Saturday, January 23, 2016

30.

I don’t think of myself as the fat girl. When I lust over cute, tailored outfits on asos.com, or admire a fashion blogger’s penchant for stilettos paired with ripped jeans, I imagine myself looking not too dissimilar in the same clothes. I go to posh restaurants with my husband and enjoy the wine, feeling every bit as sophisticated as the woman two tables down in her size 6 suit. It isn’t until I accidentally catch a glimpse of my reflection in a window, or see the photo our waiter took of us celebrating our anniversary, that I really see my body for what it is: obese.

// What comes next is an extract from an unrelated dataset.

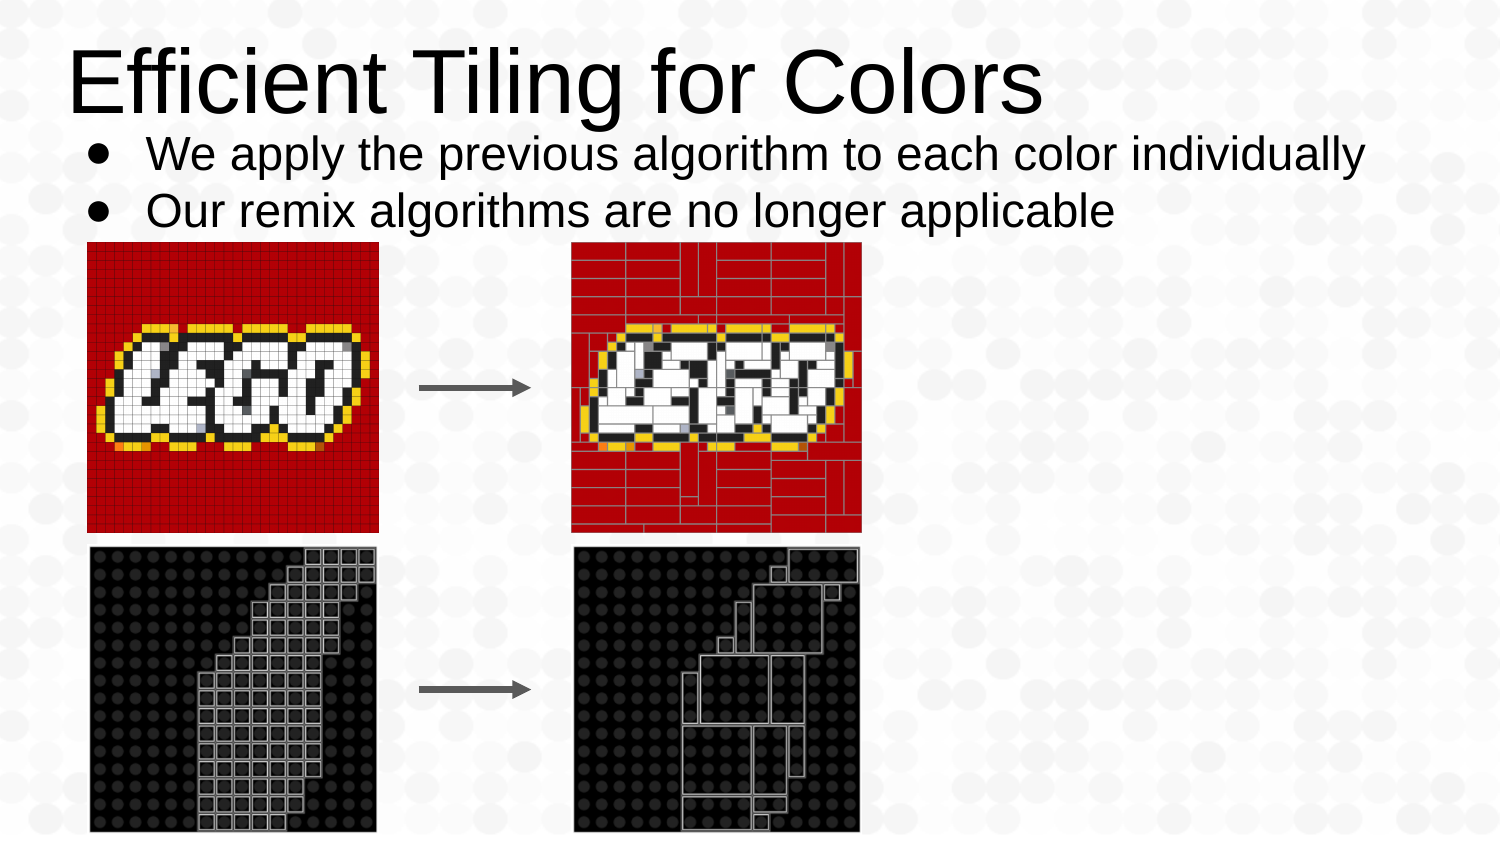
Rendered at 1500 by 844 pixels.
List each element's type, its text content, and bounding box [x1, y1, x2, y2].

Obesity is a disease; or at the very least, an incredibly powerful predictor of future disease. Reconciling the woman I think I am - smart, driven, loving - with the person who is wilfully eating her way to an early grave is painful. I have a BMI of 30. I am at risk of developing diabetes, a diagnosis of heart disease, and leaving behind a husband who loves me. 

I am also a medical student, and my future patients deserve better.

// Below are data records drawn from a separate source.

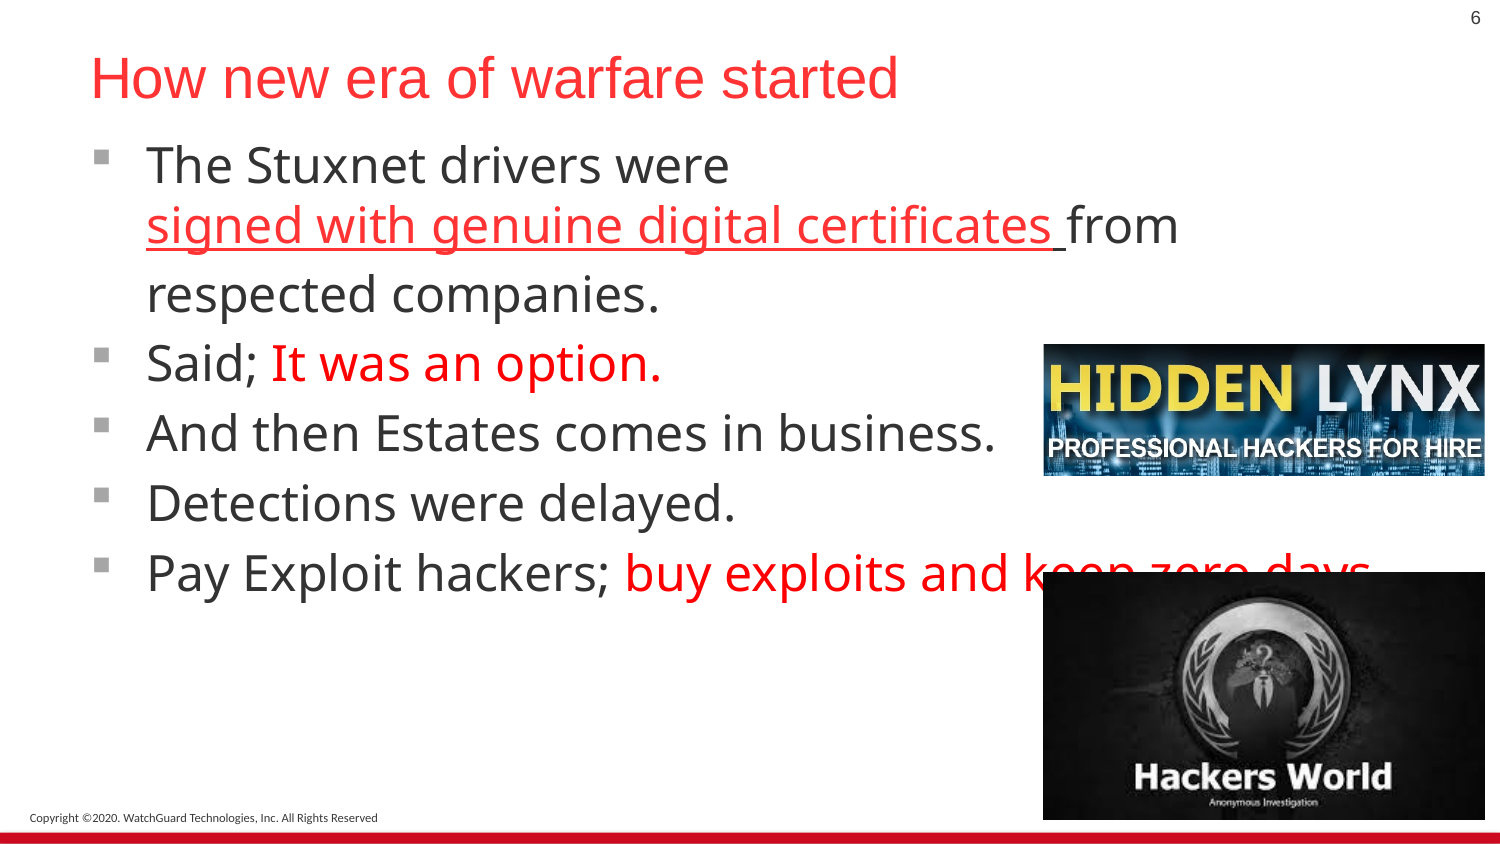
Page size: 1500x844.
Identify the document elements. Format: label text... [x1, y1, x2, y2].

title How new era of warfare started [75, 33, 1425, 117]
list The Stuxnet drivers were signed with genuine digital certificates from respected companies. Said; It was an option. And then Estates comes in business. Detections were delayed. Pay Exploit hackers; buy exploits and keep zero days. [75, 126, 1425, 755]
picture [1043, 344, 1485, 477]
picture [1043, 572, 1485, 820]
slide_number 6 [1398, 0, 1497, 40]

This is not an exercise in self-loathing, or shame, or pity. I just want to live well and long. I don’t have much patience for platitudes, and I’m not going to post daily weigh-ins with regular progress photos. But I am going to use the many and varied resources available to me to get that BMI within a normal range, and write about what works. After all,  If I can’t do it, how can I possibly look patients in the eye when I tell them to do it?